В конце концов я отказалась от дальнейших поисков физиономии моей героини и подарила ей свое собственное лицо.
Вот такими были мои мечты. Я жаждала, чтобы меня кто– нибудь заметил, но близко не подходил – меня всегда приводила в ужас излишняя близость другого человека. Во мне возникал какой-то судорожный страх. А вместе с ним потребность отстраниться, сбежать.
В детстве я сбегала от бабушки, стоило ей на минуту отвернуться. Летом я носила красное платьице с рукавами фонариком. Ободок рукава больно впивался в кожу, и, когда вечером бабушка раздевала меня, на руке виднелись красные полоски. Похожие рубцы оставляла на моем теле резинка от трусов. Может, поэтому я так стремилась побыстрей избавиться от них. Выскользнув из дому, я убегала подальше на дорогу, рывком стягивала трусики и вешала на ближайший забор. Шедшие мимо деревенские бабы останавливались и хохотали надо мной, а одна из них сказала:
– Ох, лишь бы все не получилось, как с твоей матерью… Тогда я толком не поняла, о чем она говорит, но ее слова глубоко врезались мне в память.

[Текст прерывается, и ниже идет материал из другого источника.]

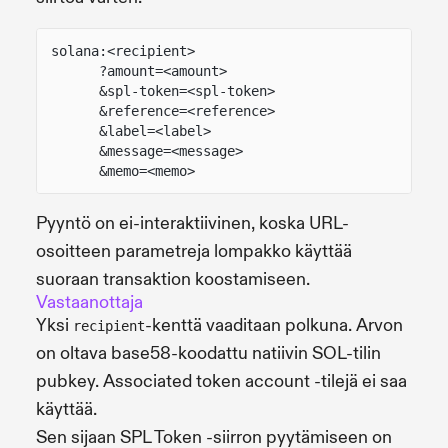
solana:<recipient>
?amount=<amount>
&spl-token=<spl-token>
&reference=<reference>
&label=<label>
&message=<message>
&memo=<memo>
Pyyntö on ei-interaktiivinen, koska URL-
osoitteen parametreja lompakko käyttää
suoraan transaktion koostamiseen.
Vastaanottaja
Yksi
-kenttä vaaditaan polkuna. Arvon
recipient
on oltava base58-koodattu natiivin SOL-tilin
pubkey. Associated token account -tilejä ei saa
käyttää.
Sen sijaan SPL Token -siirron pyytämiseen on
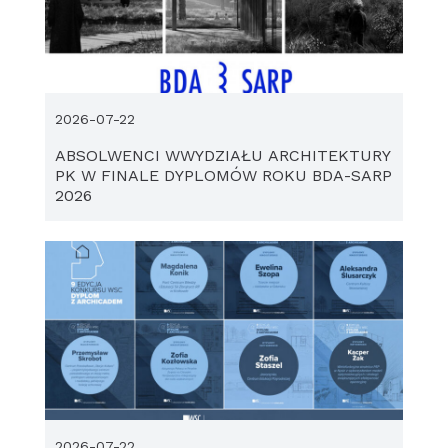
2026-07-22
ABSOLWENCI WWYDZIAŁU ARCHITEKTURY
PK W FINALE DYPLOMÓW ROKU BDA-SARP
2026
2026-07-22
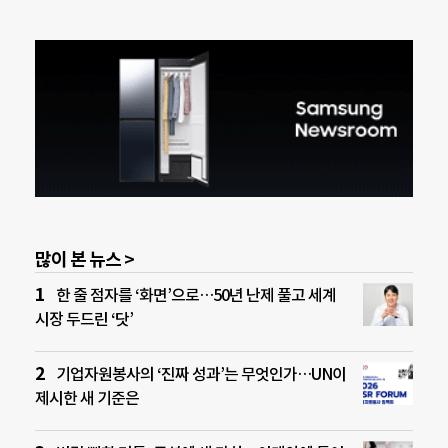
많이 본 뉴스 >
한 줄 점자를 ‘화면’으로…50년 난제 풀고 세계
시장 두드린 ‘닷’
기업자원봉사의 ‘진짜 성과’는 무엇인가…UN이
제시한 새 기준은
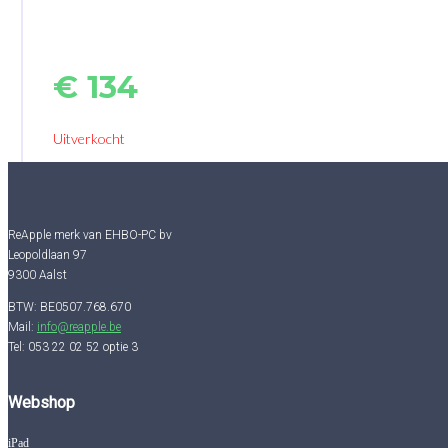
€
134
Uitverkocht
ReApple merk van EHBO-PC bv
Leopoldlaan 97
9300 Aalst
BTW: BE0507.768.670
Mail:
info@reapple.be
Tel: 053 22 02 52 optie 3
Webshop
iPad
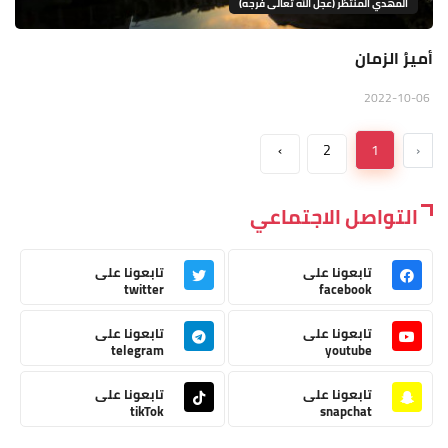
المهدي المنتظر (عجل الله تعالى فرجه)
أميرُ الزمان
2022-10-06
›
2
1
‹
التواصل الاجتماعي
تابعونا على
تابعونا على
twitter
facebook
تابعونا على
تابعونا على
telegram
youtube
تابعونا على
تابعونا على
tikTok
snapchat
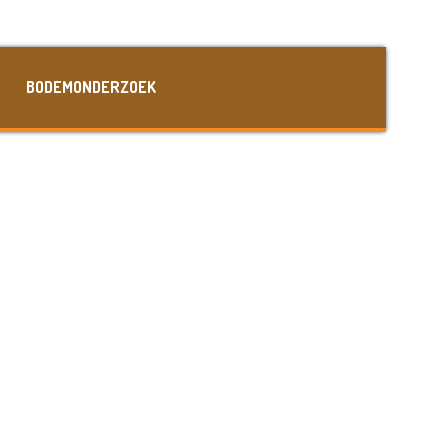
BODEMONDERZOEK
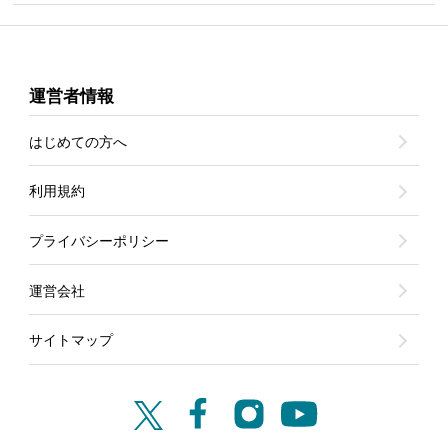
運営者情報
はじめての方へ
利用規約
プライバシーポリシー
運営会社
サイトマップ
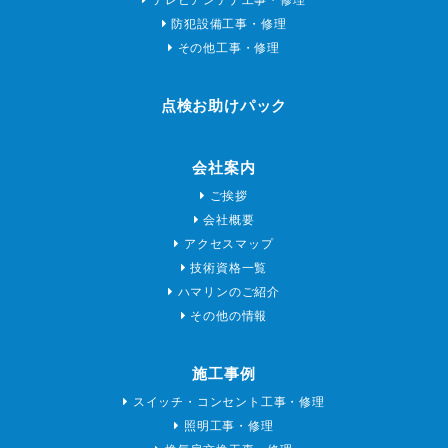
防犯設備工事・修理
その他工事・修理
点検お助けパック
会社案内
ご挨拶
会社概要
アクセスマップ
技術資格一覧
ハマリンのご紹介
その他の情報
施工事例
スイッチ・コンセント工事・修理
照明工事・修理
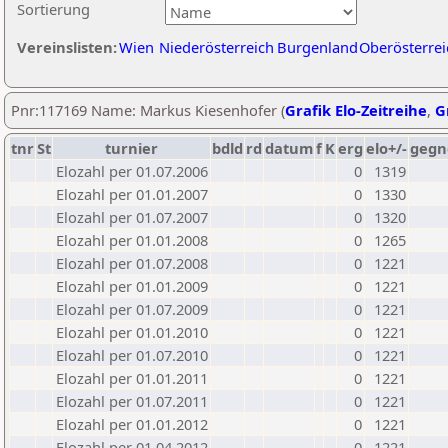
Sortierung
Vereinslisten:
Wien
Niederösterreich
Burgenland
Oberösterrei
Pnr:117169 Name: Markus Kiesenhofer (
Grafik Elo-Zeitreihe
,
G
tnr
St
turnier
bdld
rd
datum
f
K
erg
elo+/-
gegn
Elozahl per 01.07.2006
0
1319
Elozahl per 01.01.2007
0
1330
Elozahl per 01.07.2007
0
1320
Elozahl per 01.01.2008
0
1265
Elozahl per 01.07.2008
0
1221
Elozahl per 01.01.2009
0
1221
Elozahl per 01.07.2009
0
1221
Elozahl per 01.01.2010
0
1221
Elozahl per 01.07.2010
0
1221
Elozahl per 01.01.2011
0
1221
Elozahl per 01.07.2011
0
1221
Elozahl per 01.01.2012
0
1221
Elozahl per 01.04.2012
0
1221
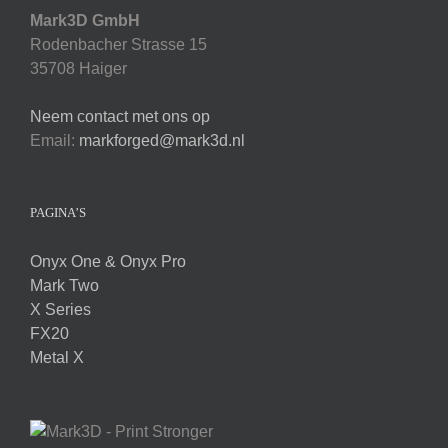
Mark3D GmbH
Rodenbacher Strasse 15
35708 Haiger
Neem contact met ons op
Email:
markforged@mark3d.nl
PAGINA’S
Onyx One & Onyx Pro
Mark Two
X Series
FX20
Metal X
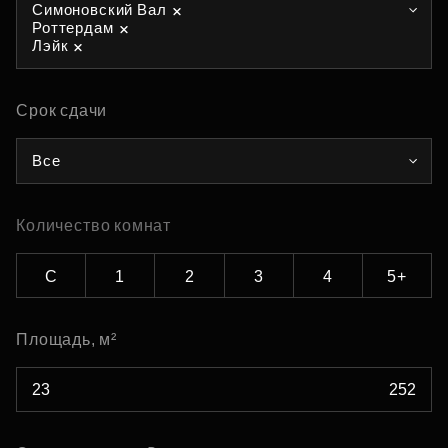
Симоновский Вал
Роттердам
Лэйк
Срок сдачи
Все
Количество комнат
С
1
2
3
4
5+
Площадь, м²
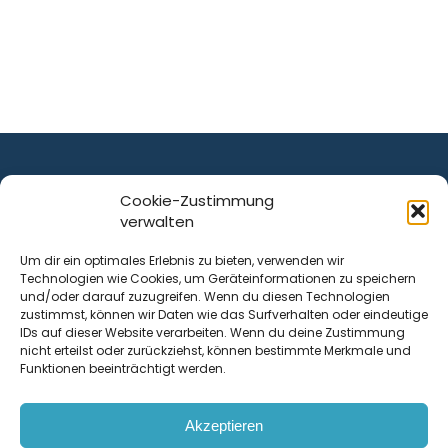
Cookie-Zustimmung
verwalten
ist ein Service von
Um dir ein optimales Erlebnis zu bieten, verwenden wir
Technologien wie Cookies, um Geräteinformationen zu speichern
Krenn Real GmbH
und/oder darauf zuzugreifen. Wenn du diesen Technologien
Tischlerstraße 12
zustimmst, können wir Daten wie das Surfverhalten oder eindeutige
4050
Traun
| Österreich
IDs auf dieser Website verarbeiten. Wenn du deine Zustimmung
nicht erteilst oder zurückziehst, können bestimmte Merkmale und
Funktionen beeinträchtigt werden.
Kontakt
Akzeptieren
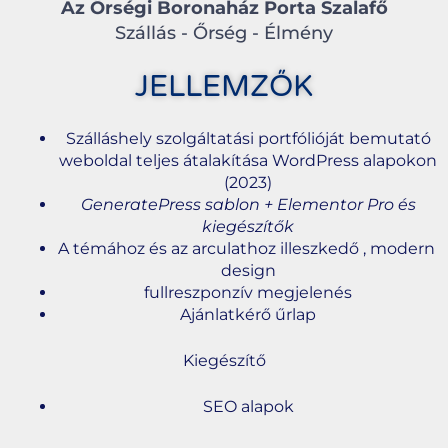
Az Őrségi Boronaház Porta Szalafő
Szállás - Őrség - Élmény
JELLEMZŐK
Szálláshely szolgáltatási portfólióját bemutató
weboldal teljes átalakítása WordPress alapokon
(2023)
GeneratePress sablon + Elementor Pro és
kiegészítők
A témához és az arculathoz illeszkedő , modern
design
fullreszponzív megjelenés
Ajánlatkérő űrlap
Kiegészítő
SEO alapok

Сидя на голых досках в помещении, бывшем не больше нашей кладовки в доме приходского свщенника, где прошло мое детство, я пыталась заключить договор с самой собой или хотя бы достичь временного перемирия. Нельзя было воевать с собой, раз весь мир ополчился на меня. Именно так я тогда думала – весь мир ополчился на меня…
Ровно в семь часов охранник принес мне кружку ячменного кофе с молоком и два ломтя хлеба с паштетом.
Странно, но, запертая в четырех стенах, я не думала об Эдварде как о покойнике. Такое впечатление, что я не верила до конца в случившееся. «Что-то» произошло, но думать об этом мне не хотелось. Я пыталась отыскать свое место в изменившейся ситуации, как человек, который, внезапно ослепнув, не может передвигаться среди знакомых до этого предметов. Он задевает их, натыкается на них, получая ушибы и травмы. Стол уже не просто стол – его острые углы могут больно ранить… Такое со мной происходило в первые несколько дней. Когда охранник сказал мне, что можно увидеться с адвокатом, я задала ему один-единственный вопрос:
– А зачем?
Он глянул на меня как на человека, у которого поехала крыша. Скорей всего, так оно тогда и было. В голове роились тысячи несвязных мыслей, образов. Детство… какие-то случаи из студенческой жизни… обрывки разговоров с Эдвардом… наши ссоры…
– Тебе лечиться пора, – бросил он мне как-то со злости, намекая на то, что по мне давно плачет психушка.